Hidden code suggests Google Glass will gain more personal assistant commands

The latest software update for Google Glass brought a few new features to the wearable last week, but there’s more than meets the eye: More than a dozen references to new commands are hidden in the code. There’s no guarantee Google(s goog) will fully develop them of course, but if it does, Glass will become a more powerful personal assistant and gain more voice control functions. And that could even have an impact on Google’s rumored smartwatch.

Google Now Watch

Android Police dug through the code of what Google calls the XE10 software update for Glass and found these commands mentioned in the GlassVoice.apk file:

Add a Calendar Event; Call Me a Car; Capture a Panorama; Check Me In; Create a 3D Model;Find a Recipe; Learn a Song; Play a Game; Play Music; Record a Recipe; Remind Me To…; Show a Compass; Start a Bike Ride; Start a Round of Golf; Start a Run; Start a Stopwatch; Start a Timer; Translate This; Tune an Instrument.
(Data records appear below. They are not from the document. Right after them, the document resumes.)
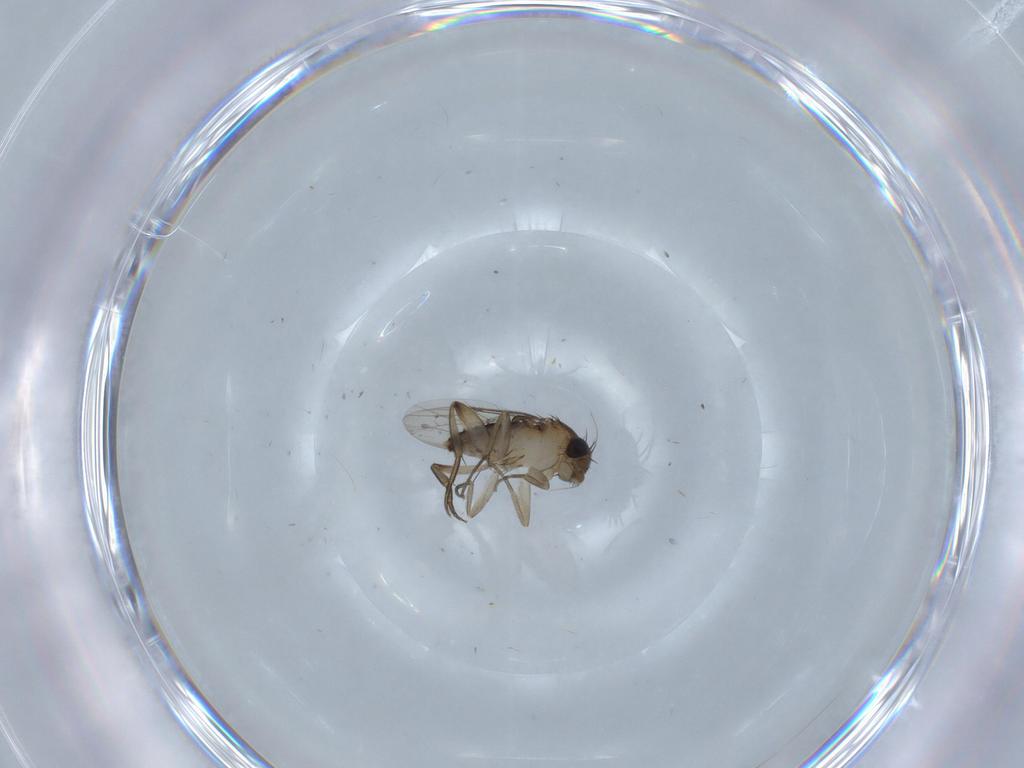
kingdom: Animalia
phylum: Arthropoda
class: Insecta
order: Diptera
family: Phoridae
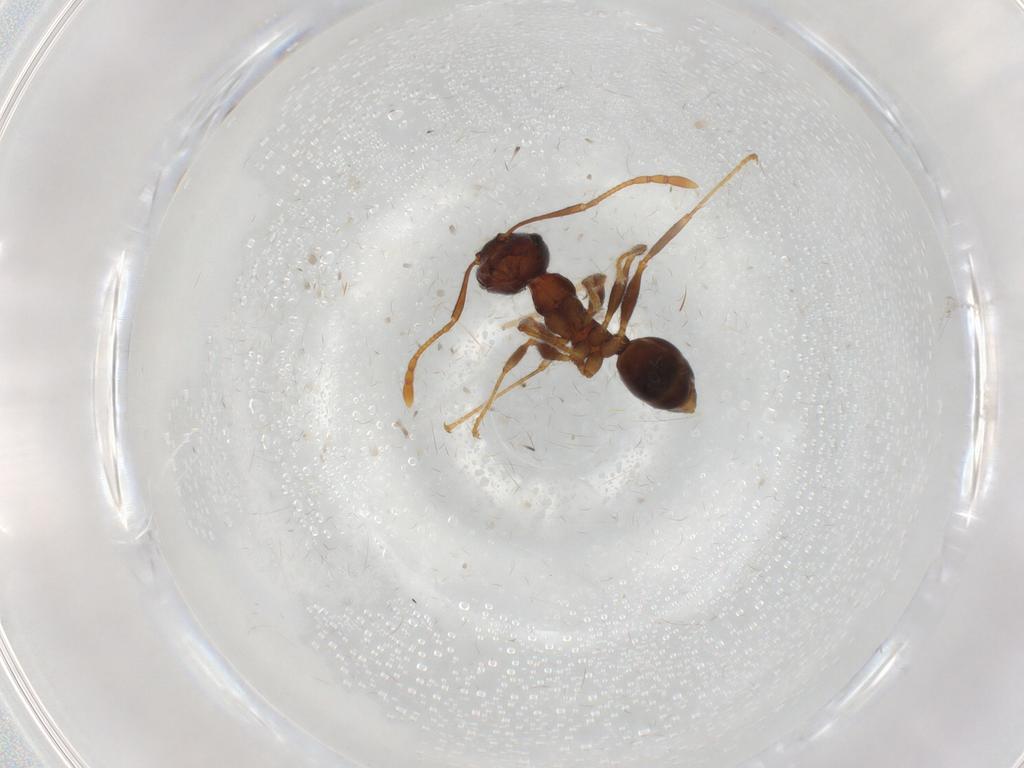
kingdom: Animalia
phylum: Arthropoda
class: Insecta
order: Hymenoptera
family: Formicidae
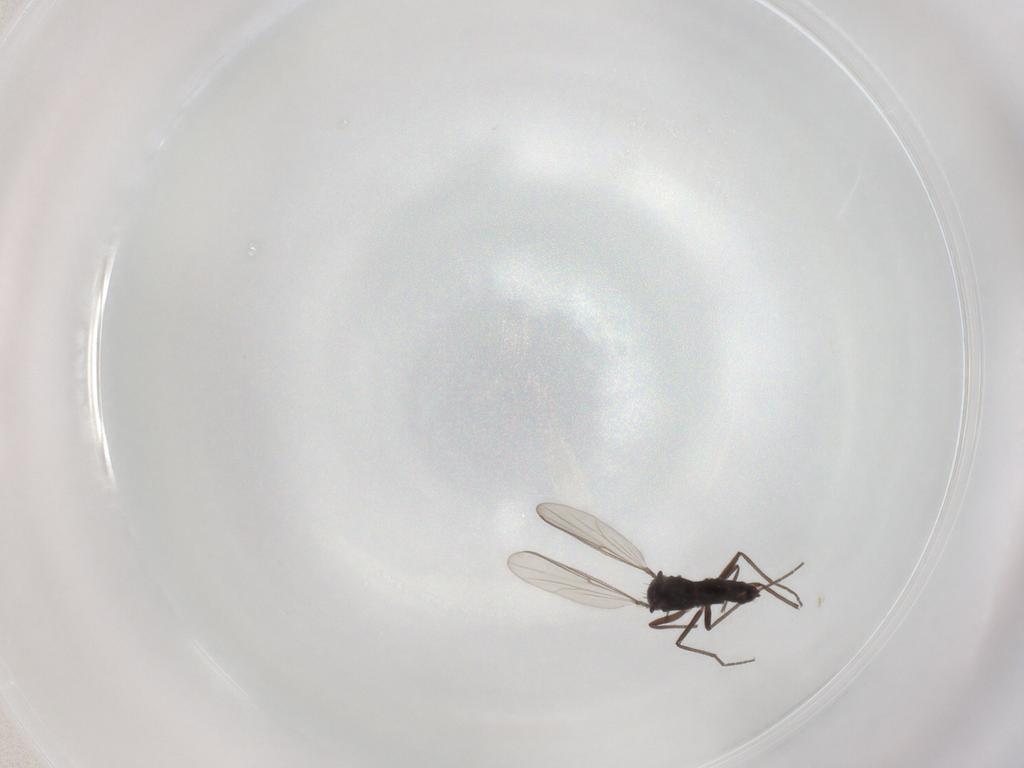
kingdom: Animalia
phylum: Arthropoda
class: Insecta
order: Diptera
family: Chironomidae
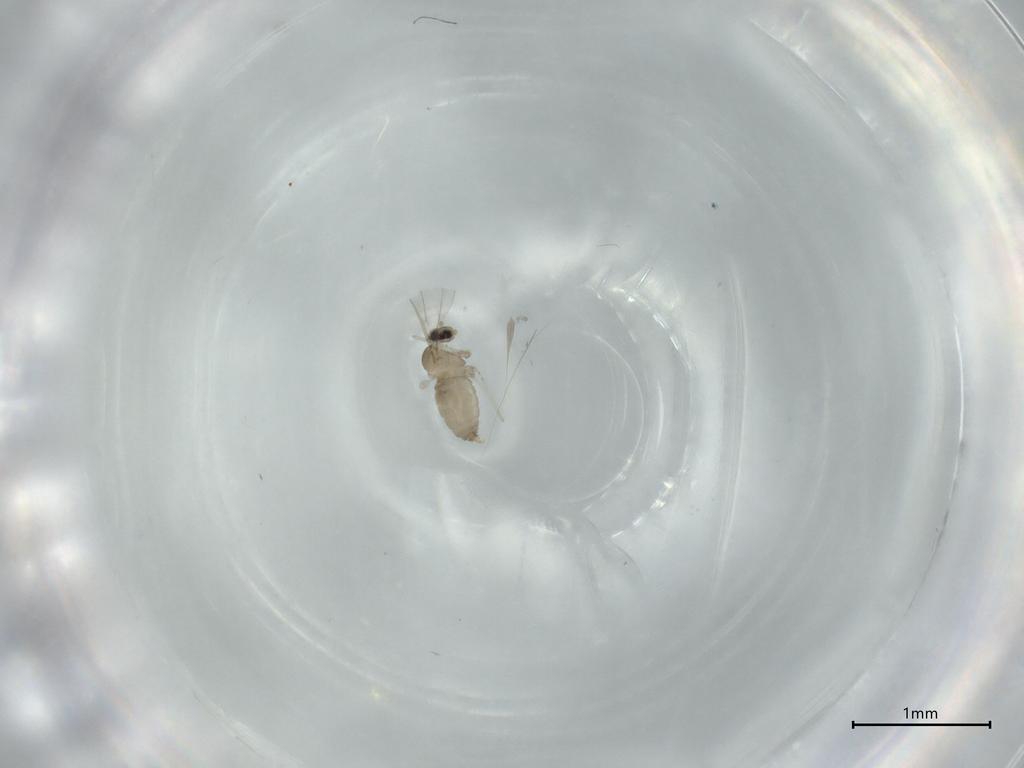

Also in the code are hints at remote music control and playback — say from Glass to a connected phone — and potential new winking features. But more intriguing to me is the wider range of voice commands. Google Glass is pretty good at what it currently does, however, those abilities are still fairly limited. It appears that Google is evaluating what types of native activities Glass users will want to use in the future.

That leads me to wonder about the related impact on a potential Google smartwatch. Recent rumors pointed to my desire to have a watch built around Google Now a near-term possibility. Google could re-use or re-purpose Google Now to be the focal point of not just Glass but also a watch, so why couldn’t it do so with other Glass software parts?

Google Glass Now Weather

My thought is that much of the Google Glass interface and output will carry over to any Google smartwatch. Both devices have a relatively small screen as well and Google’s card UI would fit on both. Assuming I’m correct, many of these same voice commands hidden in Glass could find their way to the wrist.

Perhaps the visual ones would be excluded: I wouldn’t want to create a 3D model using a camera on my smartwatch, for example. Check-ins at locations, reminding me to do something or adding calendar events without pulling out the phone, though? These would translate to value-added activities on a connected watch that few competing devices do today.